As was discussed in this previous blog post about probiotics, the intestinal health of people on dialysis may be poor. Reasons include toxic waste products that get built up in the blood, the use of multiple medications, inflammation, and common bowel disturbances such as constipation and diarrhea. The gut plays an important role in immunity and digestion of carbohydrates and protein. It is essential that dialysis patients take proper steps to promote the growth of beneficial bacteria in their gut.

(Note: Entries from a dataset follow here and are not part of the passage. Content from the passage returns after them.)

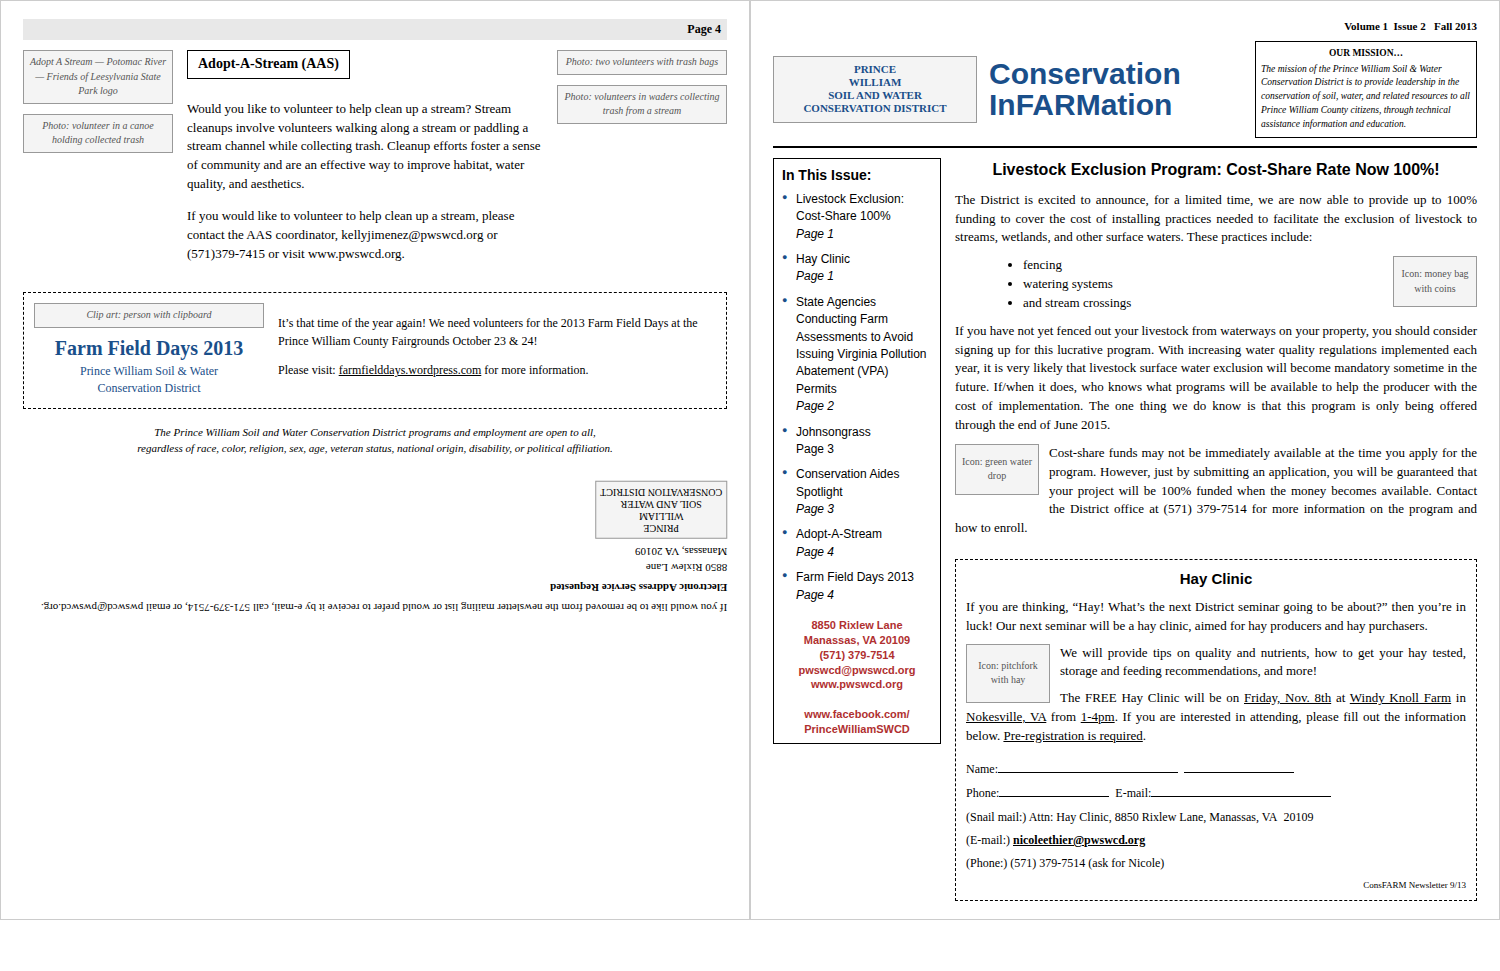Page 4
Adopt A Stream — Potomac River — Friends of Leesylvania State Park logo
Photo: volunteer in a canoe holding collected trash
Adopt-A-Stream (AAS)
Would you like to volunteer to help clean up a stream? Stream cleanups involve volunteers walking along a stream or paddling a stream channel while collecting trash. Cleanup efforts foster a sense of community and are an effective way to improve habitat, water quality, and aesthetics.
If you would like to volunteer to help clean up a stream, please contact the AAS coordinator, kellyjimenez@pwswcd.org or (571)379-7415 or visit www.pwswcd.org.
Photo: two volunteers with trash bags
Photo: volunteers in waders collecting trash from a stream
Clip art: person with clipboard
Farm Field Days 2013
Prince William Soil & Water
Conservation District
It’s that time of the year again! We need volunteers for the 2013 Farm Field Days at the Prince William County Fairgrounds October 23 & 24!
Please visit: farmfielddays.wordpress.com for more information.
The Prince William Soil and Water Conservation District programs and employment are open to all,
regardless of race, color, religion, sex, age, veteran status, national origin, disability, or political affiliation.
If you would like to be removed from the newsletter mailing list or would prefer to receive it by e-mail, call 571-379-7514, or email pwswcd@pwswcd.org.
Electronic Address Service Requested
8850 Rixlew Lane
Manassas, VA 20109
PRINCE
WILLIAM
SOIL AND WATER
CONSERVATION DISTRICT
Volume 1 Issue 2 Fall 2013
PRINCE
WILLIAM
SOIL AND WATER
CONSERVATION DISTRICT
Conservation
InFARMation
OUR MISSION… The mission of the Prince William Soil & Water Conservation District is to provide leadership in the conservation of soil, water, and related resources to all Prince William County citizens, through technical assistance information and education.
In This Issue:
Livestock Exclusion: Cost-Share 100%
Page 1
Hay Clinic
Page 1
State Agencies Conducting Farm Assessments to Avoid Issuing Virginia Pollution Abatement (VPA) Permits
Page 2
Johnsongrass
Page 3
Conservation Aides Spotlight
Page 3
Adopt-A-Stream
Page 4
Farm Field Days 2013
Page 4
8850 Rixlew Lane
Manassas, VA 20109
(571) 379-7514
pwswcd@pwswcd.org
www.pwswcd.org
www.facebook.com/
PrinceWilliamSWCD
Livestock Exclusion Program: Cost-Share Rate Now 100%!
The District is excited to announce, for a limited time, we are now able to provide up to 100% funding to cover the cost of installing practices needed to facilitate the exclusion of livestock to streams, wetlands, and other surface waters. These practices include:
Icon: money bag with coins
fencing
watering systems
and stream crossings
If you have not yet fenced out your livestock from waterways on your property, you should consider signing up for this lucrative program. With increasing water quality regulations implemented each year, it is very likely that livestock surface water exclusion will become mandatory sometime in the future. If/when it does, who knows what programs will be available to help the producer with the cost of implementation. The one thing we do know is that this program is only being offered through the end of June 2015.
Icon: green water drop
Cost-share funds may not be immediately available at the time you apply for the program. However, just by submitting an application, you will be guaranteed that your project will be 100% funded when the money becomes available. Contact the District office at (571) 379-7514 for more information on the program and how to enroll.
Hay Clinic
If you are thinking, “Hay! What’s the next District seminar going to be about?” then you’re in luck! Our next seminar will be a hay clinic, aimed for hay producers and hay purchasers.
Icon: pitchfork with hay
We will provide tips on quality and nutrients, how to get your hay tested, storage and feeding recommendations, and more!
The FREE Hay Clinic will be on Friday, Nov. 8th at Windy Knoll Farm in Nokesville, VA from 1-4pm. If you are interested in attending, please fill out the information below. Pre-registration is required.
Name:
Phone: E-mail:
(Snail mail:) Attn: Hay Clinic, 8850 Rixlew Lane, Manassas, VA 20109
(E-mail:) nicoleethier@pwswcd.org
(Phone:) (571) 379-7514 (ask for Nicole)
ConsFARM Newsletter 9/13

Where are Prebiotics Found?
Most foods that contain fiber are sources of prebiotics. However, not all foods that are high in fiber are good for dialysis patients. This is because of high phosphorus or potassium content. Some kidney-friendly sources of prebiotics for dialysis patients include garlic, onions, leeks, apples, flaxseeds and asparagus. Other prebiotic foods with higher potassium or phosphorus content include unripe bananas, barley, oats, cocoa, wheat bran, chicory root and seaweed.
Prebiotics can also be taken in supplement form. These can be purchased online or in most health food stores, and are generally safe to consume. They are most commonly sold in capsule or powder form. Prices vary from about $15 to $30 or more for a one to two month supply. The best prebiotic supplements are those that are made from all-natural ingredients based on food sources of prebiotics. Yet, other common ingredients that may be found in a prebiotic supplement include inulin and fructo-oligosacchardides. These are types of carbohydrate molecules. Some probiotics supplements also include prebiotics, yet usually only in small amounts. It is always a good idea to check with your doctor before adding new supplements into your diet. If you have specific questions about probiotics and prebiotics talk to your doctor or dietitian.
Although supplementing can be a good option if the diet is lacking in prebiotic foods, consuming whole foods is always the preferred method. Consequently, it will provide the body with the other nutrients found in those foods.
In conclusion, the next time you think about supplementing with probiotics, be sure your diet also includes adequate amounts of prebiotic foods to help to robiotics work to their full potential.
- Zirker, Lindsey. “The Relationship Between Gut Microbiota and CKD: Why Use Prebiotics in CKD Patients?” Renal Nutrition Forum, Vol. 33, No. 1, 2014.